Go over the data below and say how many lines hold the word "Black". Only the number is needed.
Top of SOURCE RECORDS
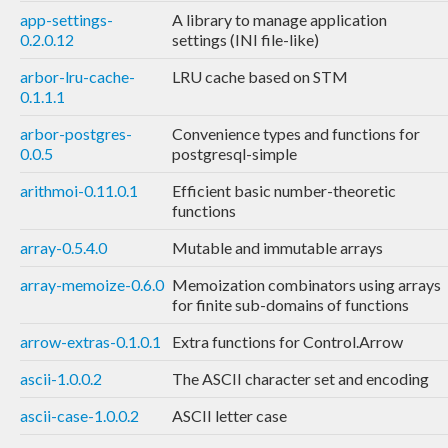
app-settings-
A library to manage application
0.2.0.12
settings (INI file-like)
arbor-lru-cache-
LRU cache based on STM
0.1.1.1
arbor-postgres-
Convenience types and functions for
0.0.5
postgresql-simple
arithmoi-0.11.0.1
Efficient basic number-theoretic
functions
array-0.5.4.0
Mutable and immutable arrays
array-memoize-0.6.0
Memoization combinators using arrays
for finite sub-domains of functions
arrow-extras-0.1.0.1
Extra functions for Control.Arrow
ascii-1.0.0.2
The ASCII character set and encoding
ascii-case-1.0.0.2
ASCII letter case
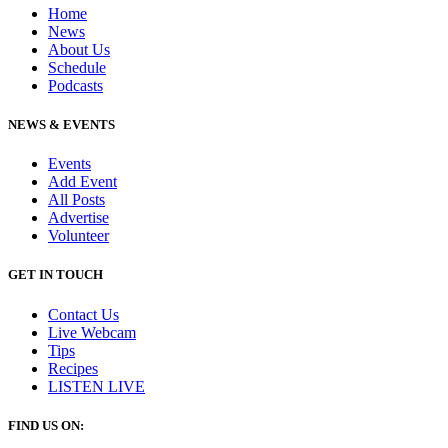
Home
News
About Us
Schedule
Podcasts
NEWS & EVENTS
Events
Add Event
All Posts
Advertise
Volunteer
GET IN TOUCH
Contact Us
Live Webcam
Tips
Recipes
LISTEN
LIVE
FIND US ON:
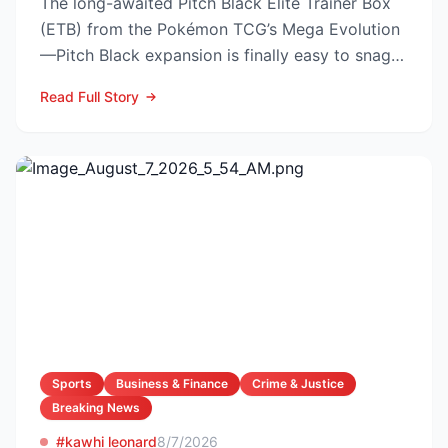
The long-awaited Pitch Black Elite Trainer Box
(ETB) from the Pokémon TCG’s Mega Evolution
—Pitch Black expansion is finally easy to snag—
and at the lo...
Read Full Story
Sports
Business & Finance
Crime & Justice
Breaking News
#kawhi leonard
8/7/2026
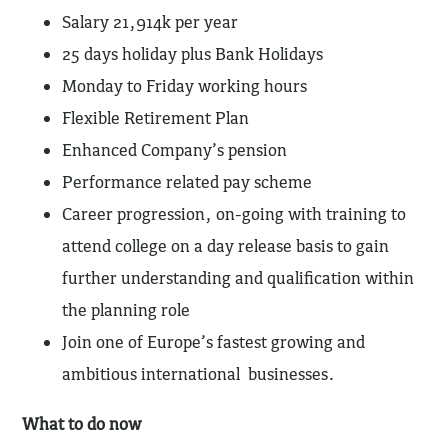
Salary 21,914k per year
25 days holiday plus Bank Holidays
Monday to Friday working hours
Flexible Retirement Plan
Enhanced Company’s pension
Performance related pay scheme
Career progression, on-going with training to
attend college on a day release basis to gain
further understanding and qualification within
the planning role
Join one of Europe’s fastest growing and
ambitious international businesses.
What to do now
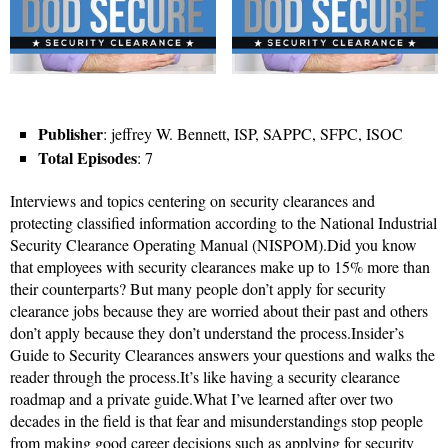
Publisher
: jeffrey W. Bennett, ISP, SAPPC, SFPC, ISOC
Total Episodes
: 7
Interviews and topics centering on security clearances and
protecting classified information according to the National Industrial
Security Clearance Operating Manual (NISPOM).Did you know
that employees with security clearances make up to 15% more than
their counterparts? But many people don’t apply for security
clearance jobs because they are worried about their past and others
don’t apply because they don’t understand the process.Insider’s
Guide to Security Clearances answers your questions and walks the
reader through the process.It’s like having a security clearance
roadmap and a private guide.What I’ve learned after over two
decades in the field is that fear and misunderstandings stop people
from making good career decisions such as applying for security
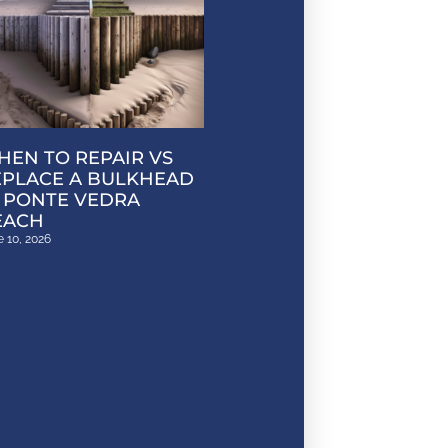
EN TO REPAIR VS
EPLACE A BULKHEAD
 PONTE VEDRA
EACH
 10, 2026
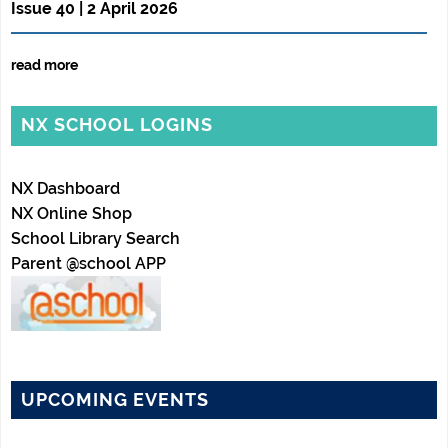
Issue 40 | 2 April 2026
read more
NX SCHOOL LOGINS
NX Dashboard
NX Online Shop
School Library Search
Parent @school APP
UPCOMING EVENTS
Bottom of SOURCE RECORDS
● **SOLUTION FOR THIS PROBLEM**
2